Task brief »
Each line must appear in the answer exactly as it does in the data.
++++++++++++++++++++
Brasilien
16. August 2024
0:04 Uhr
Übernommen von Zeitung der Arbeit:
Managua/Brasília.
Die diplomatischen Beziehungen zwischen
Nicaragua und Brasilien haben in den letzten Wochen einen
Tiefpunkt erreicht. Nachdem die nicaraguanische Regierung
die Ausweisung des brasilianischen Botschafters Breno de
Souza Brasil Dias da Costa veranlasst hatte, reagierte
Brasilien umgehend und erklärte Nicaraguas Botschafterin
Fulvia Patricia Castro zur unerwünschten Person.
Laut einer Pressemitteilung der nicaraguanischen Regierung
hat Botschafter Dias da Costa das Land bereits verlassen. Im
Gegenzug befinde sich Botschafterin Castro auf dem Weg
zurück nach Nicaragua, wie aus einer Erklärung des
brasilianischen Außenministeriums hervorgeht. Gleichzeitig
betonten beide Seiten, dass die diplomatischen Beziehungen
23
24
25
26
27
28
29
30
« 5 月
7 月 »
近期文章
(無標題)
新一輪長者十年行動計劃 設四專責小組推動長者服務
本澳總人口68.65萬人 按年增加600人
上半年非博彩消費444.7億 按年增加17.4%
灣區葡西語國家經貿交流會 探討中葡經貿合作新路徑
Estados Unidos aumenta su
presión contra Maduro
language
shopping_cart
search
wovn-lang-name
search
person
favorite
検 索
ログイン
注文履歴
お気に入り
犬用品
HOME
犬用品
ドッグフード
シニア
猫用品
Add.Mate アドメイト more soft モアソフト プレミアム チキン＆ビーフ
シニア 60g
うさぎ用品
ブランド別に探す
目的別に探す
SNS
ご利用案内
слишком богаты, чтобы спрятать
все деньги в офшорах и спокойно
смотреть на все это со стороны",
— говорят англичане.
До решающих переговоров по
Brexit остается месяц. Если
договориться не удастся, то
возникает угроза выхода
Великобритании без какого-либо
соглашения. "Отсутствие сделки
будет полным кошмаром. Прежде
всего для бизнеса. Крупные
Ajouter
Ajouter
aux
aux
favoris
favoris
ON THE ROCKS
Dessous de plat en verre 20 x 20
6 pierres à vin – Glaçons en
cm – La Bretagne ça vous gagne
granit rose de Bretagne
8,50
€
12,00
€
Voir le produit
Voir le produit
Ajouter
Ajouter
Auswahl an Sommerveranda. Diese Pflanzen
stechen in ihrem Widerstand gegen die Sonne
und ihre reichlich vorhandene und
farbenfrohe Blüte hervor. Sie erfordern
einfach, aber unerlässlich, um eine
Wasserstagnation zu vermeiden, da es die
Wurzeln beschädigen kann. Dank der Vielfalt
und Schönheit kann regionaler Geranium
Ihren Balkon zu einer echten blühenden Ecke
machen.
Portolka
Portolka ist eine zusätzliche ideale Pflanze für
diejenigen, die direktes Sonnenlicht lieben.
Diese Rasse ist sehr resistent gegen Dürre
++++++++++++++++++++
Finished exercise »
Brasilien
16. August 2024
0:04 Uhr
Übernommen von Zeitung der Arbeit:
Managua/Brasília.
Die diplomatischen Beziehungen zwischen
Nicaragua und Brasilien haben in den letzten Wochen einen
Tiefpunkt erreicht. Nachdem die nicaraguanische Regierung
die Ausweisung des brasilianischen Botschafters Breno de
Souza Brasil Dias da Costa veranlasst hatte, reagierte
Brasilien umgehend und erklärte Nicaraguas Botschafterin
Fulvia Patricia Castro zur unerwünschten Person.
Laut einer Pressemitteilung der nicaraguanischen Regierung
hat Botschafter Dias da Costa das Land bereits verlassen. Im
Gegenzug befinde sich Botschafterin Castro auf dem Weg
zurück nach Nicaragua, wie aus einer Erklärung des
brasilianischen Außenministeriums hervorgeht. Gleichzeitig
betonten beide Seiten, dass die diplomatischen Beziehungen
23
24
25
26
27
28
29
30
« 5 月
7 月 »
近期文章
(無標題)
新一輪長者十年行動計劃 設四專責小組推動長者服務
本澳總人口68.65萬人 按年增加600人
上半年非博彩消費444.7億 按年增加17.4%
灣區葡西語國家經貿交流會 探討中葡經貿合作新路徑
Estados Unidos aumenta su
presión contra Maduro
language
shopping_cart
search
wovn-lang-name
search
person
favorite
検 索
ログイン
注文履歴
お気に入り
犬用品
HOME
犬用品
ドッグフード
シニア
猫用品
Add.Mate アドメイト more soft モアソフト プレミアム チキン＆ビーフ
シニア 60g
うさぎ用品
ブランド別に探す
目的別に探す
SNS
ご利用案内
слишком богаты, чтобы спрятать
все деньги в офшорах и спокойно
смотреть на все это со стороны",
— говорят англичане.
До решающих переговоров по
Brexit остается месяц. Если
договориться не удастся, то
возникает угроза выхода
Великобритании без какого-либо
соглашения. "Отсутствие сделки
будет полным кошмаром. Прежде
всего для бизнеса. Крупные
Ajouter
Ajouter
aux
aux
favoris
favoris
ON THE ROCKS
Dessous de plat en verre 20 x 20
6 pierres à vin – Glaçons en
cm – La Bretagne ça vous gagne
granit rose de Bretagne
8,50
€
12,00
€
Voir le produit
Voir le produit
Ajouter
Ajouter
Auswahl an Sommerveranda. Diese Pflanzen
stechen in ihrem Widerstand gegen die Sonne
und ihre reichlich vorhandene und
farbenfrohe Blüte hervor. Sie erfordern
einfach, aber unerlässlich, um eine
Wasserstagnation zu vermeiden, da es die
Wurzeln beschädigen kann. Dank der Vielfalt
und Schönheit kann regionaler Geranium
Ihren Balkon zu einer echten blühenden Ecke
machen.
Portolka
Portolka ist eine zusätzliche ideale Pflanze für
diejenigen, die direktes Sonnenlicht lieben.
Diese Rasse ist sehr resistent gegen Dürre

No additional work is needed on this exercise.